Projects to protect New Mexico's watersheds get $5 million boost
The chalky blue water from the San Juan-Chama Project meets the brown runoff water in the Rio Chama below Heron Lake in 2014. The federal government recently announced funding for water projects in New Mexico, including $3 million to increase the resiliency of the San Juan-Chama Project and Rio Chama headwaters.
The federal government is sending $5 million to New Mexico for two projects intended to protect the state’s water resources, including watersheds that provide a majority of Albuquerque’s drinking water.
“Adequate, resilient and safe water supplies are fundamental to the health, economy and security of every community in our nation,” Interior Secretary Deb Haaland said last week in announcing $51 million from the Bureau of Reclamation for 30 new water resource projects.
The Bipartisan Infrastructure Law committed $8.3 billion for the Bureau of Reclamation to put toward water infrastructure projects over five years.
The latest announcement includes $3 million to increase the resiliency of the San Juan-Chama Project and Rio Chama headwaters. According to a news release, the nonprofit Chama Peak Land Alliance will thin 2,150 acres of forest to protect source watersheds from wildfires for the San Juan-Chama Project, the Rio Chama headwaters and the Rio Brazos headwaters.
“Those source watersheds are in our region and those are in the San Juan Basin, but they get diverted through a series of tunnels, and they go into the Rio Chama and connect to the Rio Grande,” said Caleb Stotts, executive director for the Chama Peak Land Alliance.
Most of the forest area that will be thinned is on private lands, but those watersheds provide approximately 75% of Albuquerque’s drinking water and 50% of Santa Fe’s drinking water, Stotts said. Several Pueblos and rural communities in the state also get drinking water from those watersheds. There are more than 20 beneficiaries of the San Juan-Chama Project.
“These source watersheds are at risk of severe wildfires,” Stotts said. “Due to over 150 years of fire suppression, the forests in the region are denser than they naturally would be, and they’re prone to severe wildfire. There’s high wildfire risk. And if they do burn, then it threatens the reliability of the San Juan-Chama Project to function.”
Recent wildfires in New Mexico have caused post-fire debris flow and erosion, Stotts said, which affects how people can use surface water.
The Rio Chama headwaters originate in Colorado and supply surface water to the Village of Chama, but that water is also used as carrier water to help deliver San Juan-Chama Project water downstream.

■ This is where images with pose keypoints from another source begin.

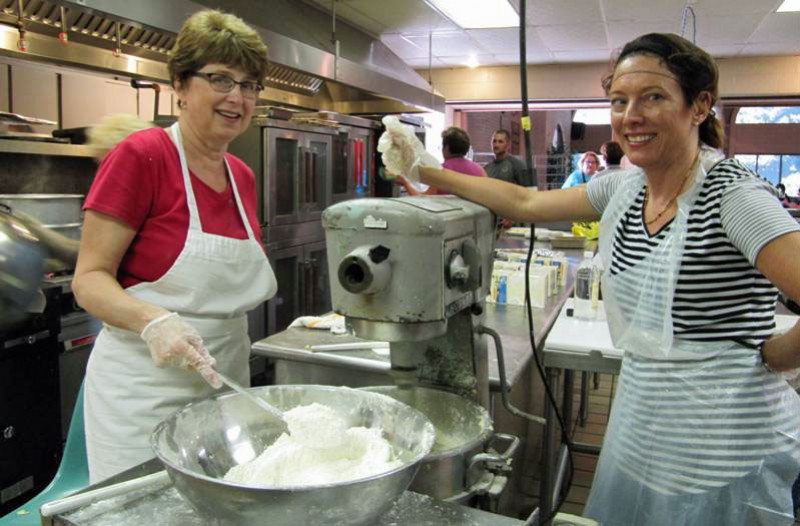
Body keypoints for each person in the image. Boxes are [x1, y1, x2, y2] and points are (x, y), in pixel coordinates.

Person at [380, 32, 800, 525]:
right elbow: (527, 203)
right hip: (642, 419)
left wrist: (778, 354)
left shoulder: (732, 197)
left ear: (700, 106)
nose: (631, 116)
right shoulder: (624, 187)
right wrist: (425, 167)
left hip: (719, 440)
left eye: (654, 97)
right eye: (619, 101)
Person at [72, 10, 277, 483]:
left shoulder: (241, 176)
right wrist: (154, 321)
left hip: (225, 390)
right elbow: (89, 279)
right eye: (221, 79)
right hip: (143, 395)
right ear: (180, 86)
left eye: (249, 85)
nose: (237, 97)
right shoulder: (143, 156)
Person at [396, 126, 485, 196]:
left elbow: (425, 200)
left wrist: (405, 182)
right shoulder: (479, 170)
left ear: (446, 147)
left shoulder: (441, 171)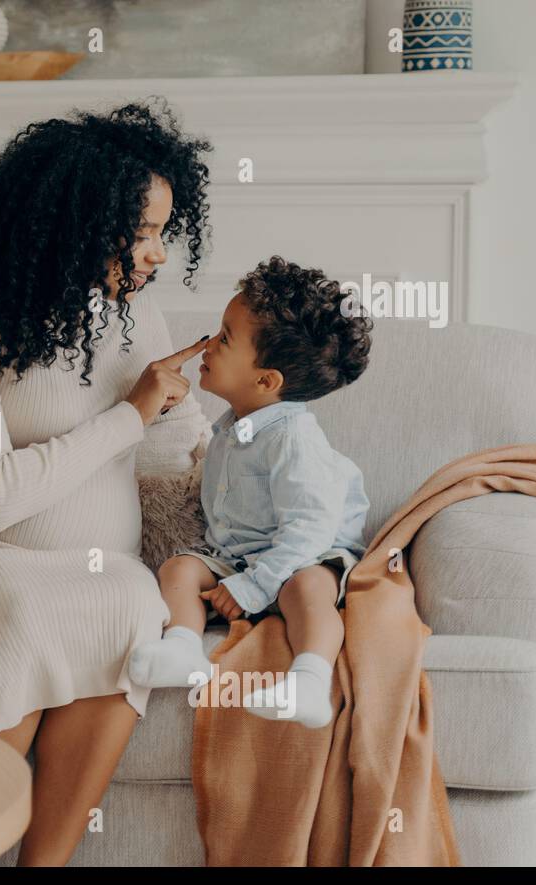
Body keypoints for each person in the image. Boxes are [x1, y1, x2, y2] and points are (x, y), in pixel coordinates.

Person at [0, 99, 213, 866]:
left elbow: (177, 455)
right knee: (32, 611)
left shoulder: (141, 321)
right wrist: (132, 413)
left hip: (97, 569)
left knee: (132, 608)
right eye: (141, 234)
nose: (158, 255)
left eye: (164, 234)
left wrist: (236, 432)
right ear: (73, 221)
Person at [129, 256, 374, 730]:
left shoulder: (292, 439)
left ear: (266, 381)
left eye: (224, 339)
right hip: (238, 553)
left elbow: (310, 528)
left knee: (308, 588)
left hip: (305, 553)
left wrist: (257, 586)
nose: (208, 345)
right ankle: (182, 647)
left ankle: (309, 681)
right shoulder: (233, 427)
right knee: (179, 567)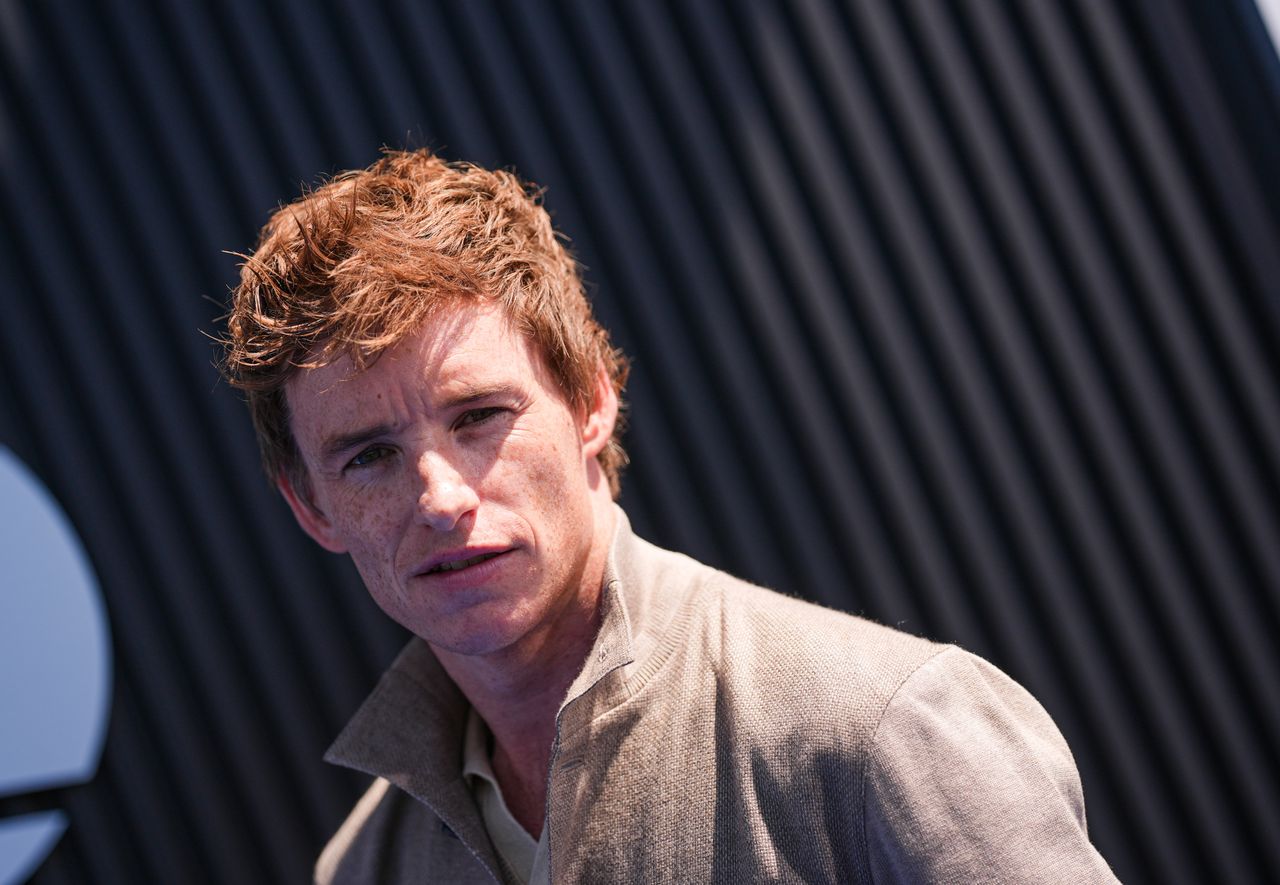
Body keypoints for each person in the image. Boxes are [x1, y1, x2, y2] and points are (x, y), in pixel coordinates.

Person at [221, 149, 1119, 884]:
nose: (442, 498)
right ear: (312, 505)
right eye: (369, 455)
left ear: (590, 404)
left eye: (479, 417)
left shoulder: (884, 730)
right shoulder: (368, 870)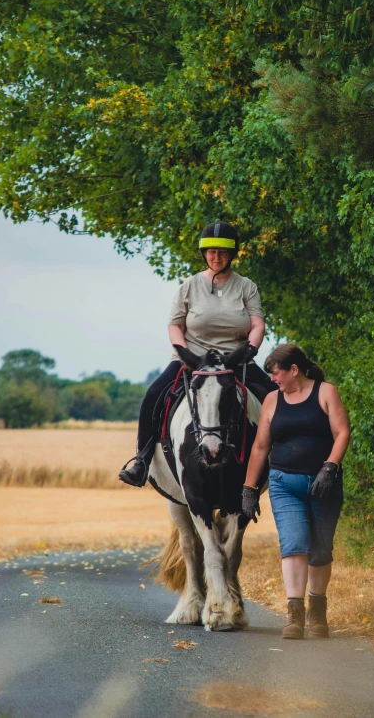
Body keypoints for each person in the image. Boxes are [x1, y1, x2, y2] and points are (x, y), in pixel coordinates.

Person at [119, 221, 276, 487]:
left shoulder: (246, 287)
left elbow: (257, 324)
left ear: (233, 254)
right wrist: (181, 352)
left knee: (276, 397)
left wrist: (250, 349)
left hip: (235, 359)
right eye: (211, 252)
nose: (216, 257)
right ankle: (142, 460)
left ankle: (287, 462)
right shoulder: (188, 286)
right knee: (152, 396)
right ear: (204, 254)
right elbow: (175, 325)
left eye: (222, 252)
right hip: (192, 359)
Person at [241, 344, 350, 640]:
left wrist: (330, 468)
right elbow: (261, 446)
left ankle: (318, 610)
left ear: (294, 370)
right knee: (293, 544)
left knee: (321, 550)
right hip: (283, 482)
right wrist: (249, 489)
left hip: (322, 484)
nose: (273, 380)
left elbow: (342, 432)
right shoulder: (272, 400)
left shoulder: (325, 392)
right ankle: (295, 614)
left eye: (276, 374)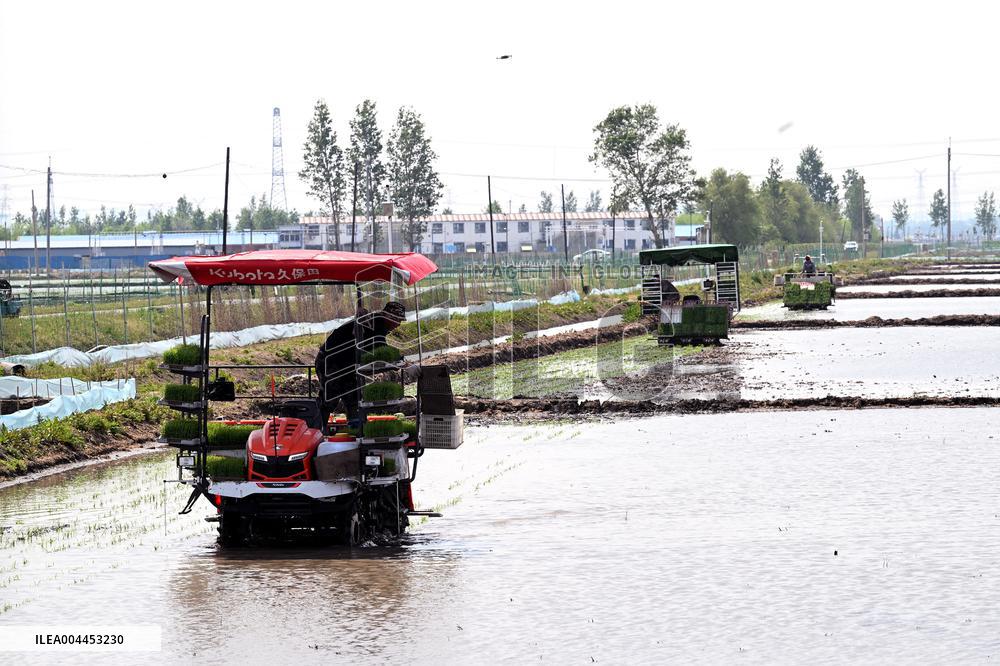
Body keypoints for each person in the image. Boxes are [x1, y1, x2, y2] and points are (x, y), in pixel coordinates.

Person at [315, 301, 406, 429]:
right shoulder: (376, 324)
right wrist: (397, 360)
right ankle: (317, 430)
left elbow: (374, 350)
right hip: (330, 361)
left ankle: (356, 429)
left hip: (347, 364)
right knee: (330, 398)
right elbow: (380, 348)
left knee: (354, 398)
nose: (398, 324)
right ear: (389, 317)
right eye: (398, 320)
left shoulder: (377, 323)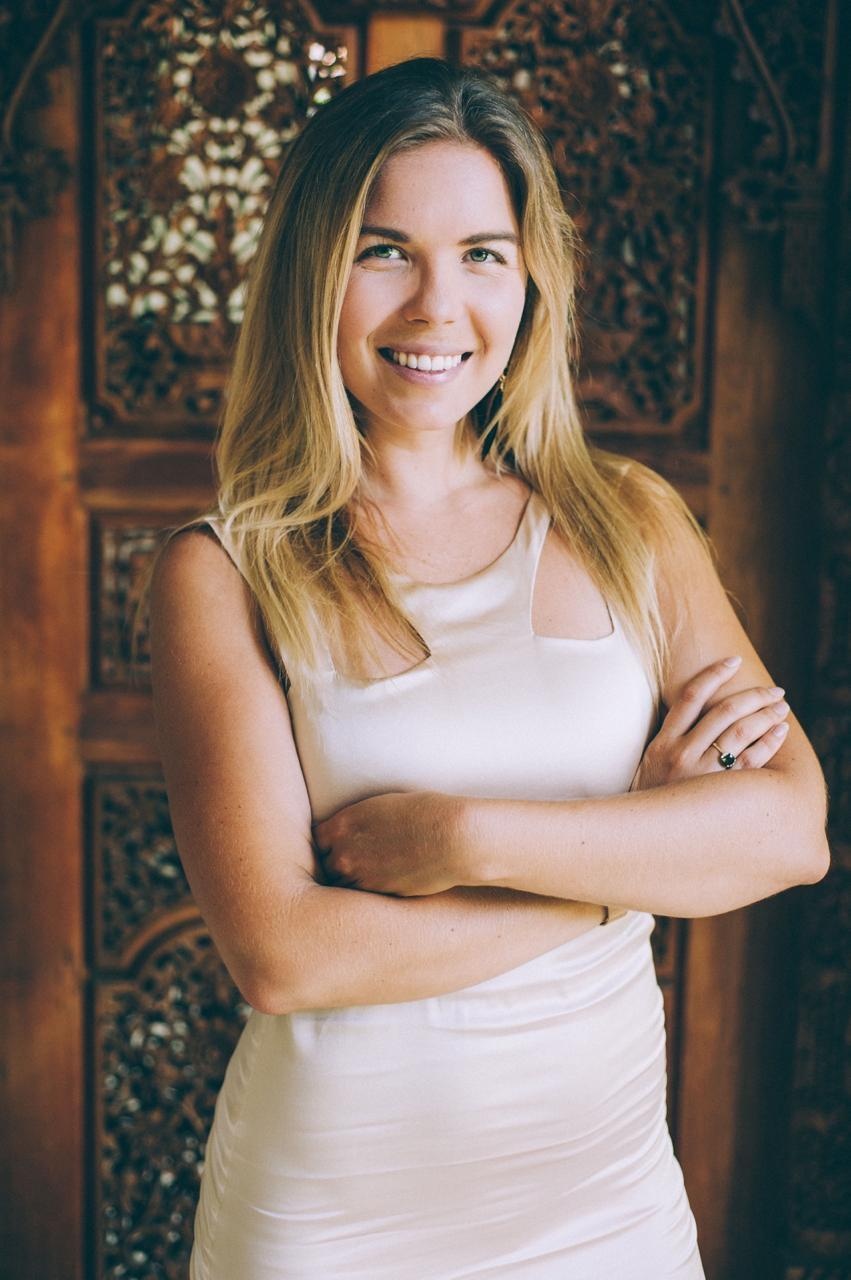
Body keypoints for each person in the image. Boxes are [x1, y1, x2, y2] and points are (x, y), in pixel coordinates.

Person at [150, 57, 829, 1280]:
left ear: (530, 280)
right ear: (313, 271)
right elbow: (286, 953)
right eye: (383, 251)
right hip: (331, 1223)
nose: (436, 306)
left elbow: (787, 829)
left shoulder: (627, 519)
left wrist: (463, 836)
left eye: (481, 253)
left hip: (606, 1211)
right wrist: (632, 861)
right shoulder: (224, 569)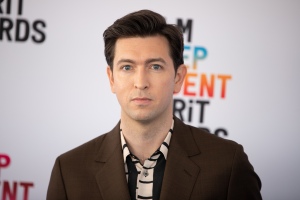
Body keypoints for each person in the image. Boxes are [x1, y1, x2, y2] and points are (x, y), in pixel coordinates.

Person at [47, 9, 262, 200]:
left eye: (156, 67)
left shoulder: (228, 164)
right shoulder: (69, 170)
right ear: (111, 79)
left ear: (178, 77)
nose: (141, 83)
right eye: (127, 67)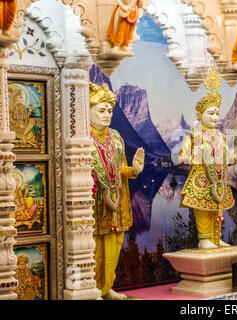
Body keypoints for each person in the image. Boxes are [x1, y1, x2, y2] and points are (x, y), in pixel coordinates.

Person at [178, 66, 237, 249]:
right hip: (201, 179)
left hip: (218, 179)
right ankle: (204, 239)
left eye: (217, 113)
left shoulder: (220, 137)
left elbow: (226, 158)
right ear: (200, 115)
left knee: (217, 209)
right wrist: (195, 156)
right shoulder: (193, 134)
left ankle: (216, 238)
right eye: (210, 113)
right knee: (203, 209)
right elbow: (181, 158)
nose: (215, 117)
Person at [89, 82, 145, 299]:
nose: (107, 114)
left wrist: (134, 170)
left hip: (116, 202)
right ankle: (92, 289)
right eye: (101, 110)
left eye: (110, 111)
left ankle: (106, 288)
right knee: (93, 249)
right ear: (89, 111)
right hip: (93, 203)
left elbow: (116, 168)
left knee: (113, 248)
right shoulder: (82, 138)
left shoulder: (116, 136)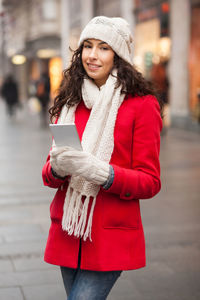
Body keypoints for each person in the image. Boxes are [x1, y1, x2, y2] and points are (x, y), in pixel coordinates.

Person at [42, 16, 163, 300]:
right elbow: (47, 176)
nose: (92, 56)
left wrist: (103, 173)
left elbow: (151, 181)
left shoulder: (142, 105)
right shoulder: (70, 101)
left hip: (109, 237)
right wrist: (57, 168)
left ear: (118, 55)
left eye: (103, 48)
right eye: (88, 46)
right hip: (68, 232)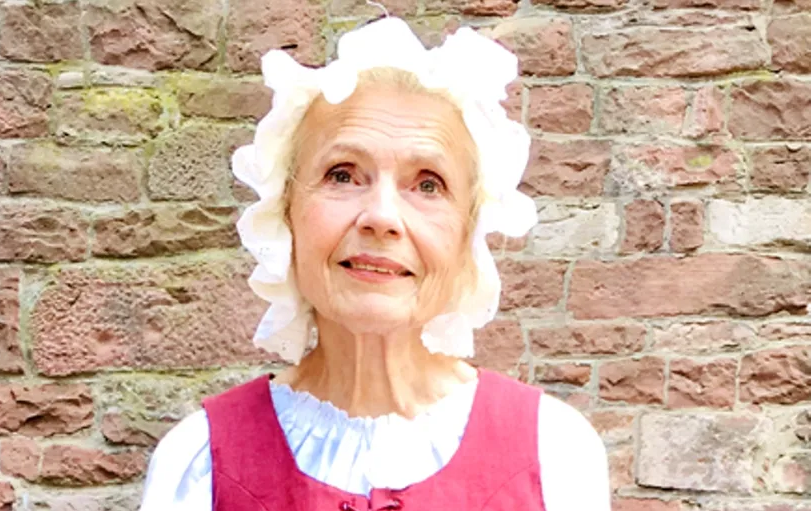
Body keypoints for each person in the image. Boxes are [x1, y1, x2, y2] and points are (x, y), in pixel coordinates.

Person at [140, 16, 610, 511]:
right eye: (343, 175)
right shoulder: (201, 463)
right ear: (285, 212)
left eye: (428, 184)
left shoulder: (554, 454)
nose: (382, 217)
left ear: (467, 231)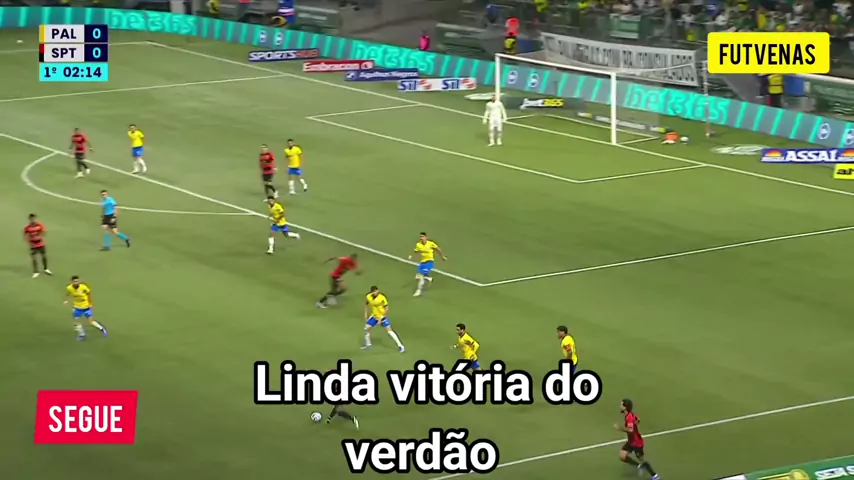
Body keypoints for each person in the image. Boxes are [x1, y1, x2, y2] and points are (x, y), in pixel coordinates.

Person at [615, 399, 660, 479]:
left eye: (621, 405)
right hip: (631, 441)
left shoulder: (629, 417)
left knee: (642, 459)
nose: (620, 406)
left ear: (625, 407)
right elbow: (638, 419)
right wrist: (634, 424)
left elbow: (630, 430)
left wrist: (620, 428)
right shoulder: (630, 415)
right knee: (622, 456)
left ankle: (654, 476)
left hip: (637, 443)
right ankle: (639, 466)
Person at [362, 286, 405, 352]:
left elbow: (387, 309)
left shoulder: (382, 298)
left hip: (382, 316)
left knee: (389, 331)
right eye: (374, 292)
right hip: (374, 316)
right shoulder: (368, 296)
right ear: (372, 292)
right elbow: (366, 303)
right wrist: (365, 313)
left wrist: (381, 318)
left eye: (376, 291)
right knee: (366, 329)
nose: (376, 293)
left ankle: (401, 346)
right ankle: (368, 344)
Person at [64, 275, 108, 341]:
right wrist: (66, 300)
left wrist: (90, 303)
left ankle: (101, 328)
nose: (76, 283)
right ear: (72, 282)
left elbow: (89, 294)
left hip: (86, 306)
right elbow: (68, 293)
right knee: (77, 322)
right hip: (77, 307)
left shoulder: (83, 287)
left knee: (91, 321)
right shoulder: (69, 288)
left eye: (77, 281)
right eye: (74, 281)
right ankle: (82, 335)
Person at [408, 232, 446, 297]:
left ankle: (419, 290)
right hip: (422, 263)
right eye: (420, 237)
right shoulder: (418, 244)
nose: (421, 238)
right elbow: (416, 251)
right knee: (421, 275)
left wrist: (442, 256)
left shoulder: (430, 244)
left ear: (426, 237)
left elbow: (438, 249)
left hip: (429, 262)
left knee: (421, 276)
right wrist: (411, 255)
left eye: (422, 236)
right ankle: (428, 278)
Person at [24, 214, 51, 278]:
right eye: (31, 219)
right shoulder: (27, 227)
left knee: (44, 256)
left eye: (34, 219)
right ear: (29, 219)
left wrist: (40, 237)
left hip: (41, 244)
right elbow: (25, 235)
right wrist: (29, 243)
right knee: (34, 258)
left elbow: (44, 231)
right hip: (33, 245)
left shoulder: (40, 225)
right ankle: (36, 272)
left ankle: (46, 269)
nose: (33, 220)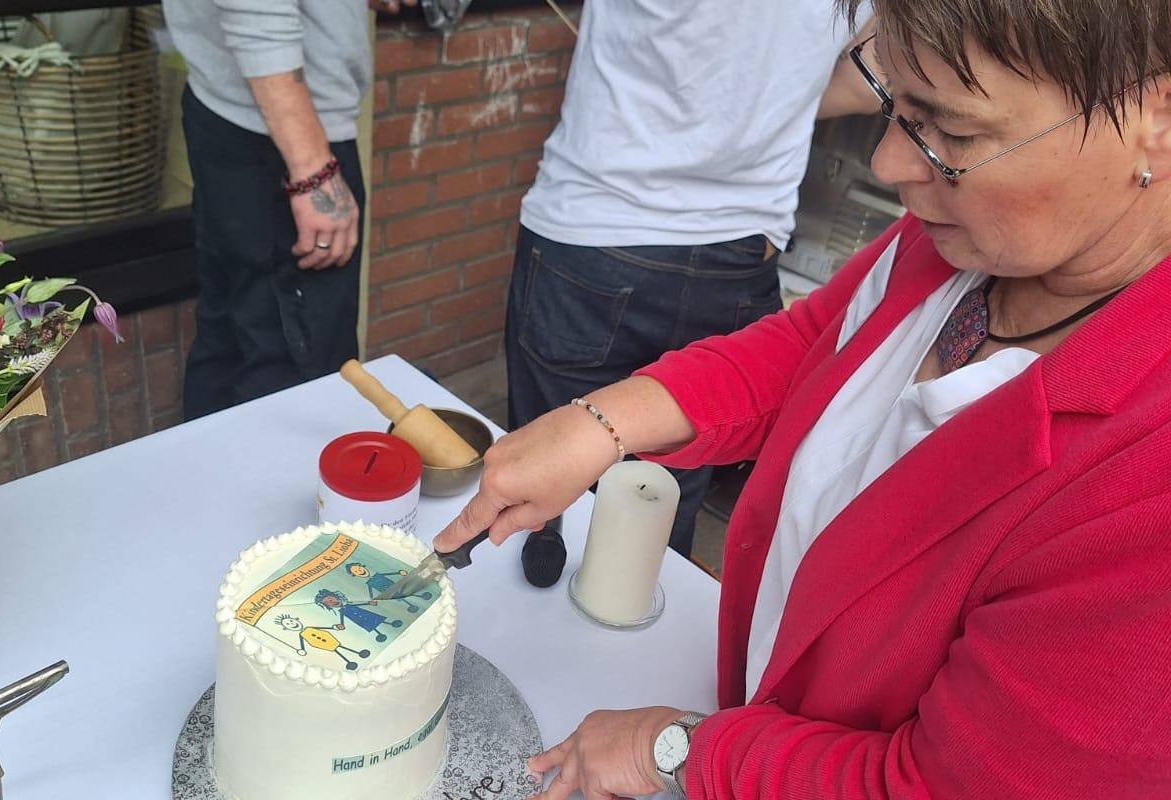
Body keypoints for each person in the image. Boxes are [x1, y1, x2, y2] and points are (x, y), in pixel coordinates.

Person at [436, 2, 1171, 797]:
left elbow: (943, 784)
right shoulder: (966, 246)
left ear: (1157, 119)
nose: (890, 161)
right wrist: (601, 424)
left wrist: (679, 749)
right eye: (893, 103)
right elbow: (817, 349)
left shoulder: (1145, 484)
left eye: (953, 133)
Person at [506, 0, 874, 556]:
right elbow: (877, 76)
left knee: (541, 488)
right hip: (738, 253)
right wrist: (777, 106)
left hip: (595, 233)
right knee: (659, 504)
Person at [163, 0, 370, 420]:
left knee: (229, 338)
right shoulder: (305, 163)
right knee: (297, 372)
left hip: (231, 113)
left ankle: (211, 463)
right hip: (285, 136)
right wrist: (312, 171)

“After watching the effects of the Hermits Peak and Calf Canyon fire and what that has done to the city of Las Vegas, New Mexico, we are concerned about those same issues — that a severe wildfire could threaten the reliability of the surface water that supplies the water for the Village of Chama, but also local acequia users and agricultural users that depend on these streams to supply water for agriculture,” Stotts said.
The work to thin forests can be challenging because often the terrain is steep and large areas have to be worked on, Stotts said. There also used to be more value in the timber products produced by thinning, he said.
The $3 million will fund a three-year thinning project, but those funds are only a portion of what is needed to protect the watershed areas from wildfire. Research suggests that treating 30% of the watershed area would substantially reduce the wildfire risk, Stotts said.
Also as part of the funding announcement, the Pueblo of Isleta will get $2.5 million to build resilience in the lower Rio Puerco watershed. The Pueblo will use nature-based watershed restoration techniques on a 30,000-acre parcel of the Comanche Ranch and neighboring lands, according to a news release. The Rio Puerco lower watershed is the primary source of sediment for the middle Rio Grande and the Elephant Butte Reservoir. The Pueblo will try to address erosion and soil loss caused by a loss of vegetation and high-energy monsoons.